Les symptômes les plus courants ressentis lors d’une ototoxicité sont :

  • Acouphènes ou bourdonnements d’oreilles
  • Perte auditive bilatérale ou unilatérale
  • Etourdissements
  • Uncoordination des mouvements
  • Instabilité de la démarche
  • Vision oscillante ou sautillante

Comment est-elle diagnostiquée

Il existe plusieurs tests audiologiques spécifiques que votre médecin peut effectuer. Ils comprennent divers tests d’audition et d’équilibre. Ceux-ci doivent être réalisés avant le début du traitement par un agent ototoxique connu, ainsi que pendant le traitement et après son arrêt.

  • Test de conduction aérienne à tonalité pure : Peut détecter de très petites modifications avant même l’apparition des acouphènes, car la plupart des agents ototoxiques produisent d’abord une perte auditive dans les fréquences les plus élevées. La détection précoce permet de modifier le traitement avant que les fréquences vocales ne soient affectées.
  • Conduction osseuse à tonalité pure : Utilisée pour déterminer la fonction neurosensorielle.
  • Tests de reconnaissance des mots
  • Test de Romberg : Test d’équilibre pour détecter les atteintes vestibulaires.

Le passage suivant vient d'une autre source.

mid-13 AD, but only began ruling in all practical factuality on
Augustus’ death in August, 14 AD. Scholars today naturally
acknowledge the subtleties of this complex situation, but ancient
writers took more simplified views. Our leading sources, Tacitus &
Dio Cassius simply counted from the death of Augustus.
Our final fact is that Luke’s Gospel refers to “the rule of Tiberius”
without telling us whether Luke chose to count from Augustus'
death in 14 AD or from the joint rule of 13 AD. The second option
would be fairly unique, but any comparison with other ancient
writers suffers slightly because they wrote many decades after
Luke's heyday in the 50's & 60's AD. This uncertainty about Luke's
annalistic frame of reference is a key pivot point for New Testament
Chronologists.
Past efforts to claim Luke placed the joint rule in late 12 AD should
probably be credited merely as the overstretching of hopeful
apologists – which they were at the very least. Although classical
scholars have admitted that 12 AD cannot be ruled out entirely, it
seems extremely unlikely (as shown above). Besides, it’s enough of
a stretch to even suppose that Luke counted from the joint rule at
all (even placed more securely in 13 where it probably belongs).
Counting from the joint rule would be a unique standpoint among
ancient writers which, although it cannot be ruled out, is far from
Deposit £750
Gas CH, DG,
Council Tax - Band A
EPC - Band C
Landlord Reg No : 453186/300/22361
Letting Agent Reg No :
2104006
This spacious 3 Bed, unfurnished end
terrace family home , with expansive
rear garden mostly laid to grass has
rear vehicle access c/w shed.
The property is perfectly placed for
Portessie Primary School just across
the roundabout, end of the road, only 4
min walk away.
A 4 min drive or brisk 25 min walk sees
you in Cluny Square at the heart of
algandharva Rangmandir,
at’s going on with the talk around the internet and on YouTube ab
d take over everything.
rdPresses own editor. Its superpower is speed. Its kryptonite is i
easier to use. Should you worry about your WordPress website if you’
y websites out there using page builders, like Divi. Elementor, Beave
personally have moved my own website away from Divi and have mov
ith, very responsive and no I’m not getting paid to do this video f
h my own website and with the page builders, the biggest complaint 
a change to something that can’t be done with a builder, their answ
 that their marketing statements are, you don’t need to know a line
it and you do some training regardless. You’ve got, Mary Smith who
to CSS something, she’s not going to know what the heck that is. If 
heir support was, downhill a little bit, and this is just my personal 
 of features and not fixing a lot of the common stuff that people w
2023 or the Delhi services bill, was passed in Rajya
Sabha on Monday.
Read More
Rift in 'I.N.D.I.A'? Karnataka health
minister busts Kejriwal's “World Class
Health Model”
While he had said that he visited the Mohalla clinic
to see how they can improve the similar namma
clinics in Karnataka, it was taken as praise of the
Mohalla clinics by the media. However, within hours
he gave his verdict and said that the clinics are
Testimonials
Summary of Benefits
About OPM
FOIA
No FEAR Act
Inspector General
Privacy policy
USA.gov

Pour les nourrissons et les patients gravement malades qui sont alités ou comateux, des tests alternatifs sont disponibles :

  • Émission otoacoustique (OAE) : Implique l’utilisation d’un microphone pour mesurer les signaux qui sont produits par la cochlée.
  • Réponse du tronc cérébral auditif (RCA) : Mesure la fonction auditive qui utilise les réponses produites par le nerf auditif et le tronc cérébral. Aide à différencier la perte auditive sensorielle de la perte auditive neuronale.

Prognostic

La façon dont un patient se remet d’une ototoxicité dépend du type de médicament ainsi que de la dose et de la durée du traitement. Habituellement, la perte auditive due au traitement par le cisplatine est irréversible, alors que celle qui survient à cause des salicylates et de la quinine est le plus souvent réversible.

La plupart des produits chimiques environnementaux sont associés à une perte auditive permanente. Le mercure a été associé à des problèmes d’équilibre permanents.

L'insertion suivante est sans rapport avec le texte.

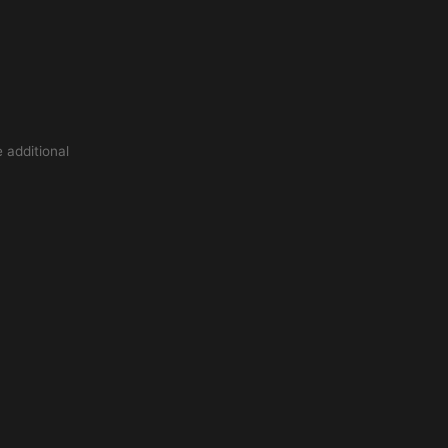
 additional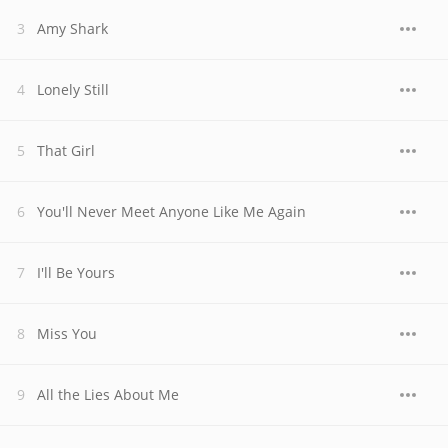
Amy Shark
Lonely Still
That Girl
You'll Never Meet Anyone Like Me Again
I'll Be Yours
Miss You
All the Lies About Me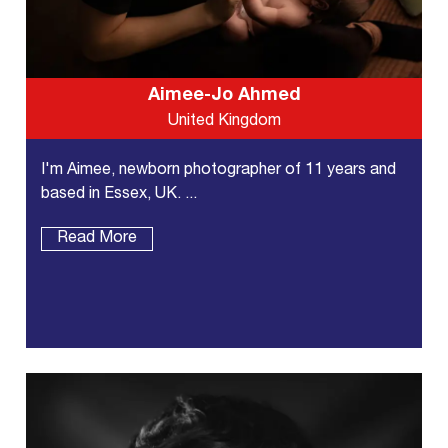
Aimee-Jo Ahmed
United Kingdom
I'm Aimee, newborn photographer of 11 years and
based in Essex, UK. ...
Read More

Si les symptômes sont détectés tôt, alors les chances de guérison sont beaucoup plus élevées. Cependant, la plupart des patients ne remarquent aucun changement significatif jusqu’à ce qu’il soit trop tard.

Traitement

Il n’y a actuellement aucun traitement disponible pour l’ototoxicité, à part le retrait du médicament dès que la toxicité est suspectée. La prévention est cruciale pour éviter une perte auditive permanente. Lorsqu’un agent ototoxique connu est prescrit, des tests fréquents de l’audition et de l’équilibre doivent être effectués, en particulier chez les patients à haut risque.La fonction rénale doit également être mesurée avant de commencer un médicament ototoxique.

La perte auditive aiguë passe souvent inaperçue, et ce n’est que lorsqu’un mot prononcé ne peut être entendu que les patients cherchent à se faire soigner. À ce stade, les dommages sont généralement irréversibles. C’est pourquoi des tests auditifs réguliers sont si importants.

Dans la mesure du possible, les médicaments ototoxiques doivent être évités, surtout en association.

Les traitements disponibles visent à réduire l’effet des dommages et à restaurer la fonction. En cas de perte auditive grave et permanente, l’amplification à l’aide d’appareils auditifs ou d’implants cochléaires peut être la seule option thérapeutique. Pour restaurer la fonction d’équilibre perdue, la physiothérapie peut être utilisée pour aider à réapprendre au cerveau à développer d’autres moyens de maintenir l’équilibre. Cette méthode est souvent couronnée de succès chez les jeunes patients.

Les recherches ont montré que la prise de taurine ou d’un autre antioxydant (par exemple, la vitamine E) avec le médicament ototoxique peut être en mesure de réduire la toxicité.Les inhibiteurs des voies de mort cellulaire sont également étudiés, ainsi que la thérapie génique pour l’ototoxicité des aminoglycosides.